*Data supplied*
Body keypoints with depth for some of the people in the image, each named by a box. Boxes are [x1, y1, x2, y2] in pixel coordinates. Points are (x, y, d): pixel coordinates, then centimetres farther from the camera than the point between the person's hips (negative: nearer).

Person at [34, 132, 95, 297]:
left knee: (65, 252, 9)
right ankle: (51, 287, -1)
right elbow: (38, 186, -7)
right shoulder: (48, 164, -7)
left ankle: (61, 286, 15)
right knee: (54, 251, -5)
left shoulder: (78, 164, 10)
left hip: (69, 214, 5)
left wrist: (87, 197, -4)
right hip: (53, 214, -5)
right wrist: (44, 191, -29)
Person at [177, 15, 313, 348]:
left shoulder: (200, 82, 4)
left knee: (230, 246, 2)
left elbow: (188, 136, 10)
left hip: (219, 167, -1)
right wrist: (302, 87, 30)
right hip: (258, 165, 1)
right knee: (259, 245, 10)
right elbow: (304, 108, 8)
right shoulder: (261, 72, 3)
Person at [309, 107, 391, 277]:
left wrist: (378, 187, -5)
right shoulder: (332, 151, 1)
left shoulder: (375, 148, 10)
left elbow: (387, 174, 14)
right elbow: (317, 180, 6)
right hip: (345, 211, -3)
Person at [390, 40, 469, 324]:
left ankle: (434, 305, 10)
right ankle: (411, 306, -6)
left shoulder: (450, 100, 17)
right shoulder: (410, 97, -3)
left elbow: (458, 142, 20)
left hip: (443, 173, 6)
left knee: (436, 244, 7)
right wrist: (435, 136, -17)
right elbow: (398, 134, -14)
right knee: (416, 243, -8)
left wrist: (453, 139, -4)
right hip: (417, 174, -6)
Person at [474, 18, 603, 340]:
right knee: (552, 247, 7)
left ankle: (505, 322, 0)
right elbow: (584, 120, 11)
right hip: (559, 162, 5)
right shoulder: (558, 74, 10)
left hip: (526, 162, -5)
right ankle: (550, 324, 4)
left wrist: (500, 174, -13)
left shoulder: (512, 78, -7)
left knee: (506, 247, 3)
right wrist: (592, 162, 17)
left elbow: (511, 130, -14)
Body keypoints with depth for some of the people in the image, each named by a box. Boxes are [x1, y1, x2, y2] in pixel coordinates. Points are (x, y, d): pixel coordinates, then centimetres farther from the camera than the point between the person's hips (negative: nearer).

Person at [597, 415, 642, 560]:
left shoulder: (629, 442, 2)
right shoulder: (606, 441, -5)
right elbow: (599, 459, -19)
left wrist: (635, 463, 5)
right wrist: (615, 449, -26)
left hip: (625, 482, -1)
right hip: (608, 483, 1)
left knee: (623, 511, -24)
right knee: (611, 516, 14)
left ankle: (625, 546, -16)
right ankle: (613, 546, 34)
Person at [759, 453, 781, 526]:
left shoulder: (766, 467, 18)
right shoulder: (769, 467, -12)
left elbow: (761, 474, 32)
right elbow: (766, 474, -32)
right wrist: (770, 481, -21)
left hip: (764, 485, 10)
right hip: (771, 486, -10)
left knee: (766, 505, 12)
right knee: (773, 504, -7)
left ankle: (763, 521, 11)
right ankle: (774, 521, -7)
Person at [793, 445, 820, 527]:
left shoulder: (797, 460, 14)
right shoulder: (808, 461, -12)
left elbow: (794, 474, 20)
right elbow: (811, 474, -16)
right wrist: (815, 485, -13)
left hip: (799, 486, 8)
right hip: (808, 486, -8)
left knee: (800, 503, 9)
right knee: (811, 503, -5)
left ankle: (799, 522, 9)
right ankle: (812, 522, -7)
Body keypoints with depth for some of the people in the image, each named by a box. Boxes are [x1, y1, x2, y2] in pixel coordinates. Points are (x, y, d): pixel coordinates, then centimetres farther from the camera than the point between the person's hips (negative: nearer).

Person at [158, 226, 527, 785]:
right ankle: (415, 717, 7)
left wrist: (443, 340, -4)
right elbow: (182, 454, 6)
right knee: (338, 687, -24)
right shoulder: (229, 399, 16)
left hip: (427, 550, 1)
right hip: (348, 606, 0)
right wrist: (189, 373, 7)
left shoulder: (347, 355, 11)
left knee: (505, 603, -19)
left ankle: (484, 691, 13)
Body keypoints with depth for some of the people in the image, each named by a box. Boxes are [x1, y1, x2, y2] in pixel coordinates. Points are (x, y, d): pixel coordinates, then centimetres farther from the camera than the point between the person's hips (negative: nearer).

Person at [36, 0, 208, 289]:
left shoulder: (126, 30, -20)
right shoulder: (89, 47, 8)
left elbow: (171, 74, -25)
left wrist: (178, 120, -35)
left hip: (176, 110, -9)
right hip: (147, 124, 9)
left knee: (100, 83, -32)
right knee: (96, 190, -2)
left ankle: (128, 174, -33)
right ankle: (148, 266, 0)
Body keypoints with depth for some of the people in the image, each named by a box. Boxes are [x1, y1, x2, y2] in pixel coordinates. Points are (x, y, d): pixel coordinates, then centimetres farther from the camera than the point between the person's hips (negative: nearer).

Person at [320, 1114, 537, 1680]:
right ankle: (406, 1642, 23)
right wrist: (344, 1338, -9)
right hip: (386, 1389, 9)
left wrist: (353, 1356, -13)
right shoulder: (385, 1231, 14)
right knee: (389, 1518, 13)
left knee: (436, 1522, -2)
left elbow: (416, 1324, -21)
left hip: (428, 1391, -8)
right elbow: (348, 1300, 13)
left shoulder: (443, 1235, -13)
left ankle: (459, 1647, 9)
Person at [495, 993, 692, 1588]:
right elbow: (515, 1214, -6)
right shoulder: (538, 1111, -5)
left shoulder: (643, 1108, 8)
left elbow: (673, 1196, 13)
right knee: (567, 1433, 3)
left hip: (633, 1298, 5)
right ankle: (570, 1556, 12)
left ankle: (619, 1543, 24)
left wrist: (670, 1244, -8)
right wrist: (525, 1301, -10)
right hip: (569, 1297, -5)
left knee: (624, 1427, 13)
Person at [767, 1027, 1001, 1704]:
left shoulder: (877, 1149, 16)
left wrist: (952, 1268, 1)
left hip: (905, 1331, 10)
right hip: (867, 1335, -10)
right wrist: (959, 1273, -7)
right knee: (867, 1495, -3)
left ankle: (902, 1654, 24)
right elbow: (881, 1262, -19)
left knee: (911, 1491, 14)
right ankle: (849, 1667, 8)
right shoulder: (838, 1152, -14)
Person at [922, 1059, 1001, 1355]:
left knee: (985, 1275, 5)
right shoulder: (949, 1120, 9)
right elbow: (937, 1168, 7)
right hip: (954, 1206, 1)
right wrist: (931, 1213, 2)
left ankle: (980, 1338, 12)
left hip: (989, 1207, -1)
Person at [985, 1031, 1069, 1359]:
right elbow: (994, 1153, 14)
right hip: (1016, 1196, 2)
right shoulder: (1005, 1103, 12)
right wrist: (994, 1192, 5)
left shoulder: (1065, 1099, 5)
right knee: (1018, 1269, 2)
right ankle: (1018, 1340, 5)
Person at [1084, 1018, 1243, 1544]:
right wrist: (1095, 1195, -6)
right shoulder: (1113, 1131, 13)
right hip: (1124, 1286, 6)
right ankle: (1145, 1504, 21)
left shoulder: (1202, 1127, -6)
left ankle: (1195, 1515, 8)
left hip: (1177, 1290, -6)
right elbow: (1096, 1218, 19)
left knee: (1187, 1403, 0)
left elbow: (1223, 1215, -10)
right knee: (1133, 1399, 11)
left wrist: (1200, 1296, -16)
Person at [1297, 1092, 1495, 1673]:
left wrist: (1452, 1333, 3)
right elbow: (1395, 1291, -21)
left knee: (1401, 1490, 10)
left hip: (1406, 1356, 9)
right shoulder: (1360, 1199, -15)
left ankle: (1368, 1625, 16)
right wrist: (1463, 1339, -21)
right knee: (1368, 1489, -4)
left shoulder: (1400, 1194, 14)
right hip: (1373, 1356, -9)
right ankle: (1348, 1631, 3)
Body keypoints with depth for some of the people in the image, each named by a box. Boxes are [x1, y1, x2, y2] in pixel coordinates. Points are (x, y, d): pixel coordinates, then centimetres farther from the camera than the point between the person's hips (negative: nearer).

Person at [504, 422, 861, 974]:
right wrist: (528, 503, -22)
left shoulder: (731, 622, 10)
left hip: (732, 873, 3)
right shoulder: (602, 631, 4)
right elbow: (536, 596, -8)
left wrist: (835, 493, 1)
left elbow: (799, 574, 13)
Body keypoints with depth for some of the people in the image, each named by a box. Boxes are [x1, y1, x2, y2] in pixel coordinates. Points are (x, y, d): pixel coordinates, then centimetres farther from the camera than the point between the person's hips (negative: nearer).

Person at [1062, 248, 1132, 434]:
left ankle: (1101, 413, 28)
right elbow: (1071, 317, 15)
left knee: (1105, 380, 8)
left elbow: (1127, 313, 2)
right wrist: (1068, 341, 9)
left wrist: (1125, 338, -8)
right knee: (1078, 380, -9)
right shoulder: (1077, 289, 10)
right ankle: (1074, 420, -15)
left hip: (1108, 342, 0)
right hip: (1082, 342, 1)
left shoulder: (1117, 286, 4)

*Instructions to follow*
Copy exactly the lines above, starting at the opening line and finishing at the line in which "right elbow: (304, 108, 8)" occurs.

*Written reply*
Body keypoints with depth for some of the people in the image, each named by a box. Boxes are [x1, y1, x2, y2] in pixel coordinates. Points are (x, y, d): pixel coordinates, then centimetres farther from the camera than the point between the person's hips (negative: nearer).

Person at [34, 132, 95, 297]:
left knee: (65, 252, 9)
right ankle: (51, 287, -1)
right elbow: (38, 186, -7)
right shoulder: (48, 164, -7)
left ankle: (61, 286, 15)
right knee: (54, 251, -5)
left shoulder: (78, 164, 10)
left hip: (69, 214, 5)
left wrist: (87, 197, -4)
right hip: (53, 214, -5)
right wrist: (44, 191, -29)
Person at [177, 15, 313, 348]:
left shoulder: (200, 82, 4)
left knee: (230, 246, 2)
left elbow: (188, 136, 10)
left hip: (219, 167, -1)
right wrist: (302, 87, 30)
right hip: (258, 165, 1)
right knee: (259, 245, 10)
right elbow: (304, 108, 8)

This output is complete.